About HIPAA Compliance at the University of Minnesota

What is HIPAA?

The Health Insurance Portability and Accountability Act of 1996 is desgined to protect an individual's health information (referred to as "Protected Health Information" or PHI), and to restrict how PHI may be used and disclosed by health care providers, health plans and those accessing PHI to support the providers and plans.  The federal oversight agency for HIPAA is U.S. The Department of Health and Human Services (DHHS), and the enforcement agency is the Office of Civil Rights (OCR).
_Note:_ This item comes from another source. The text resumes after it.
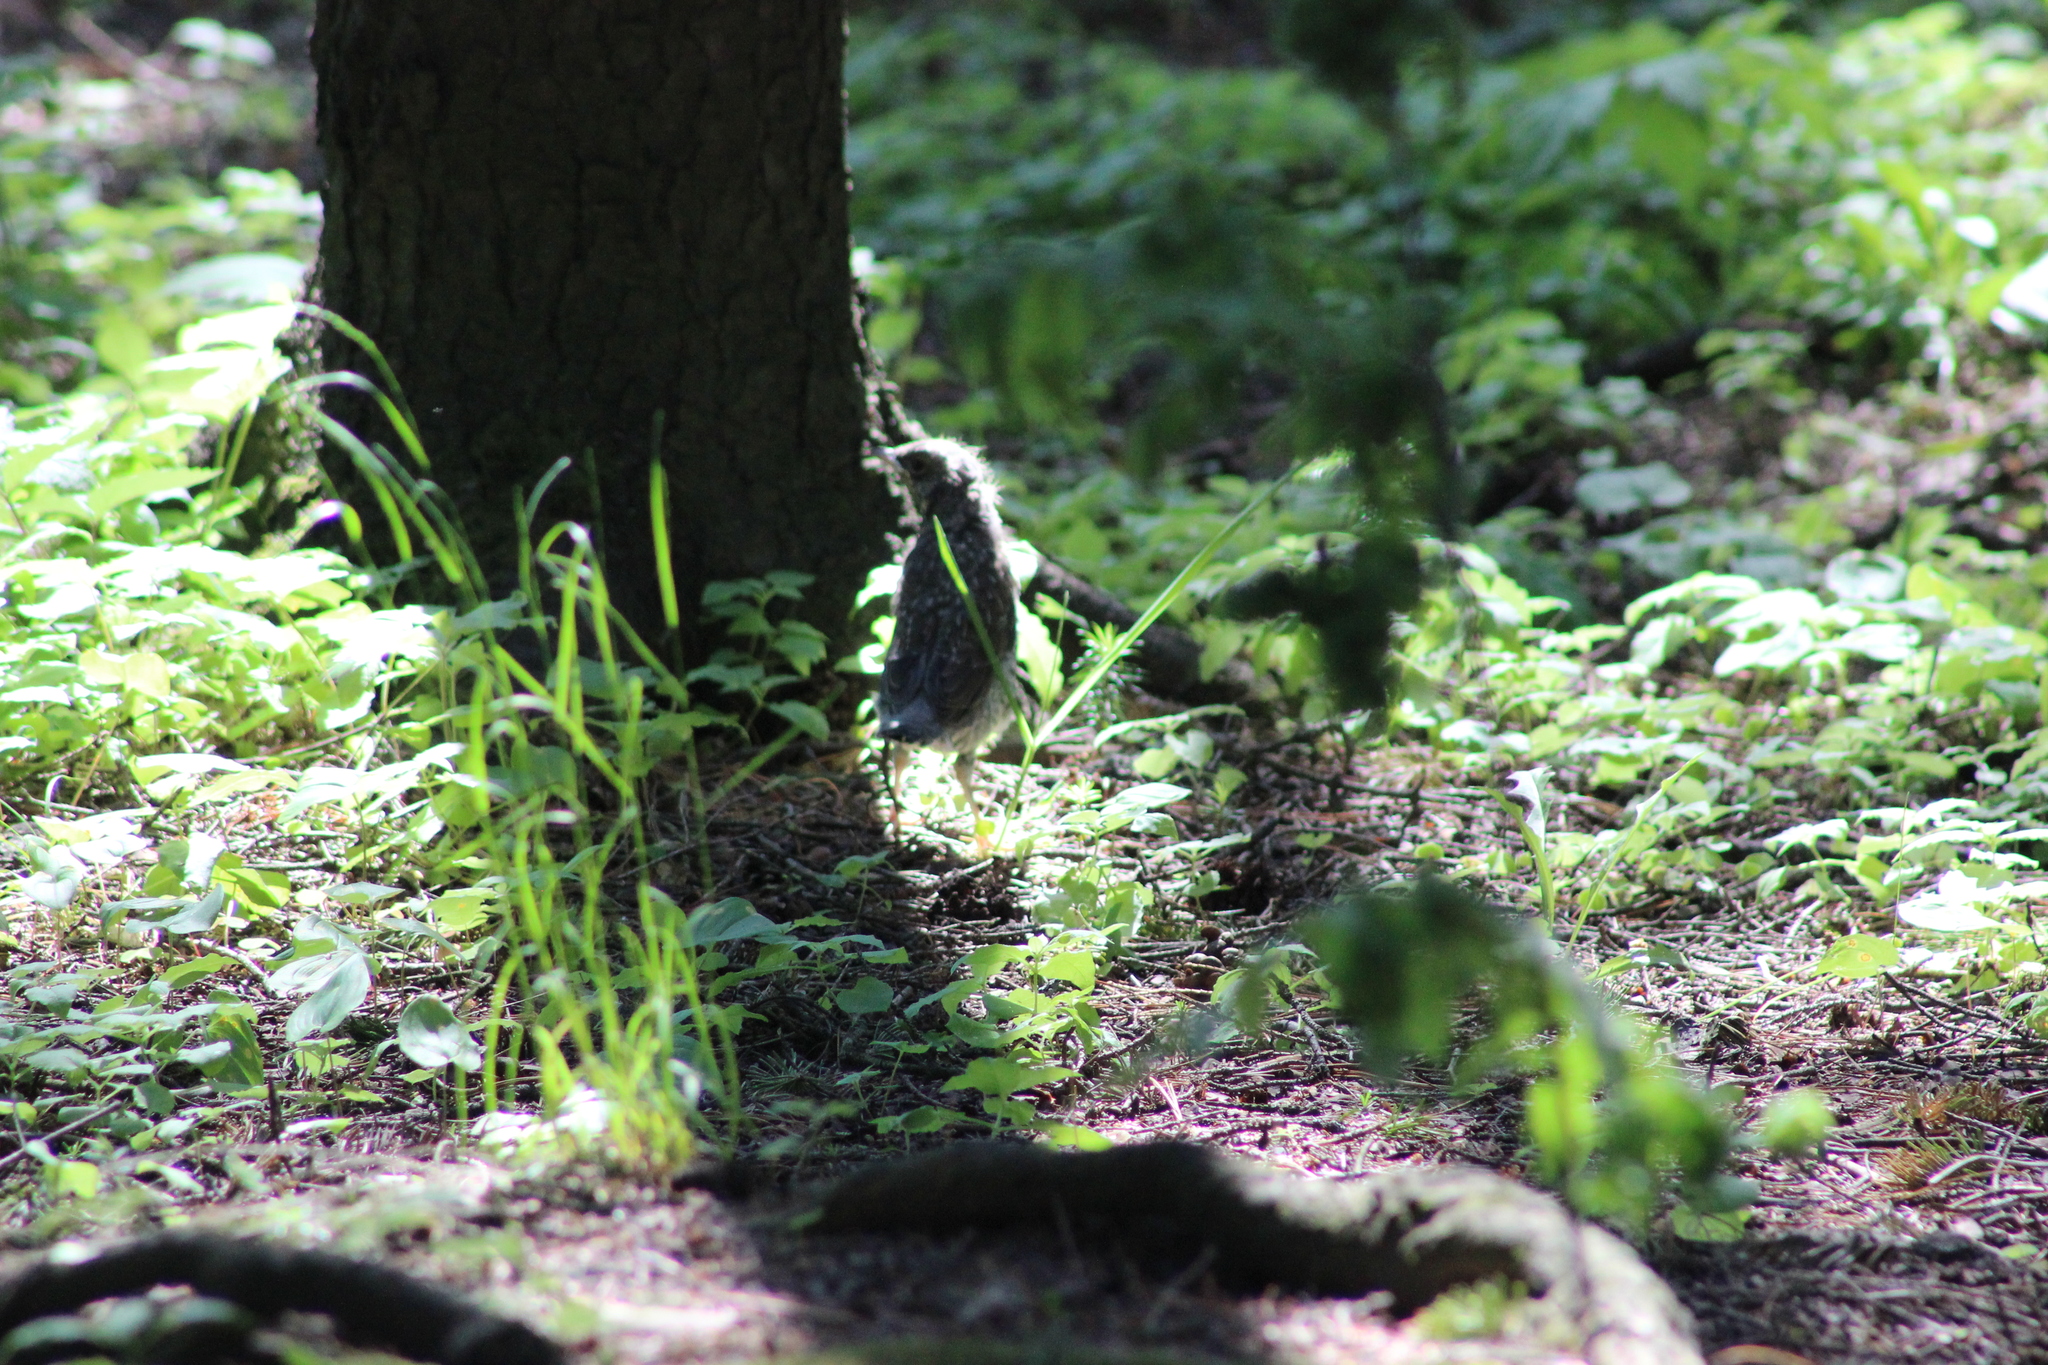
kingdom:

What areas of the University are subject to HIPAA?

HIPAA applies to "covered entities," "hybrid entities," and "business associates." Covered entities are defined in the HIPAA rules as (1) health plans, (2) health care clearinghouses, and (3) health care providers who electronically transmit any health information in connection with transactions for which HHS has adopted standard. A hybrid entity is any single legal entity that performs both covered and noncovered functions as part of its business operations. A covered function is any function the performance of which makes the performer a health plan, a health care provider, or a health care clearinghouse. The University is considered a "hybrid entity" under HIPAA, which means that some parts of the University are subject to HIPAA and others are not.  The University's health plans, its health care provider services, and those that may access PHI to support the plans or health care provider services are subject to HIPAA.  The areas that make us the University's hybrid entity are sometimes referred to as the University's "health care components."  Areas outside of the University's health care components may also be subject to HIPAA if they act as a "business associate" of an organization that is subject to HIPAA.

The University's health care components include:

  • Addressing and Mailing Services
  • Athletic Training Twin Cities
  • Boynton Health
  • Center for Allied Health Programs
  • College of Pharmacy
  • Community-University Health Care Center
  • Disability Resource Center
  • Genomics Center
  • Health Sciences Administration
  • Health Sciences Technology
  • Internal Audit
  • Medical School (Twin Cities and Duluth campuses)
  • Minnesota Research Data Center
  • Morris Health Service
  • Office of Academic Clinical Affairs
  • Office of General Counsel (OGC)
  • Office of Institutional Compliance (OIC)
  • Office of Information Technology - University Information Security (UIS)
  • Office of Measurement Services (OMS)
  • School of Dentistry and Dental Clinics
  • School of Nursing
  • Speech-Language-Hearing Sciences (including the Julia M. Davis Speech Language Hearing Center)
  • UMD Health Services
  • University Services - Radiation Safety and Regulated Waste
  • UPlan

What is a Business Associate?

Business Associates are third parties who create, receive maintain or transmit "protected health information" (PHI) on behalf of a health care provider or health plan, or who provide other services that involve the use or disclosure of PHI. Business Associates of the University are required to enter into our form of Business Associate Agreement.

At times the University may act as a Business Associate for another health care provider or health plan.  When the University is acting as a Business Associate for another entity, the unit acting as the Business Associate is subject to HIPAA.  Contact the Health Information Privacy & Compliance Office if another entity has informed you that it considers your unit its Business Associate and has asked you to sign a Business Associate Agreement.

What about M Health?

The University of Minnesota, Fairview, and the University of Minnesota Physicians have worked together for many years to provide patient care, conduct research and train the next generation of health care professionals. They operate together under the banner M Health.  

Under HIPAA, these three organizations make up an Organized Health Care Arrangement (OHCA). As members of an OHCA, these organizations are allowed to share PHI with one another in order to manage their joint operations.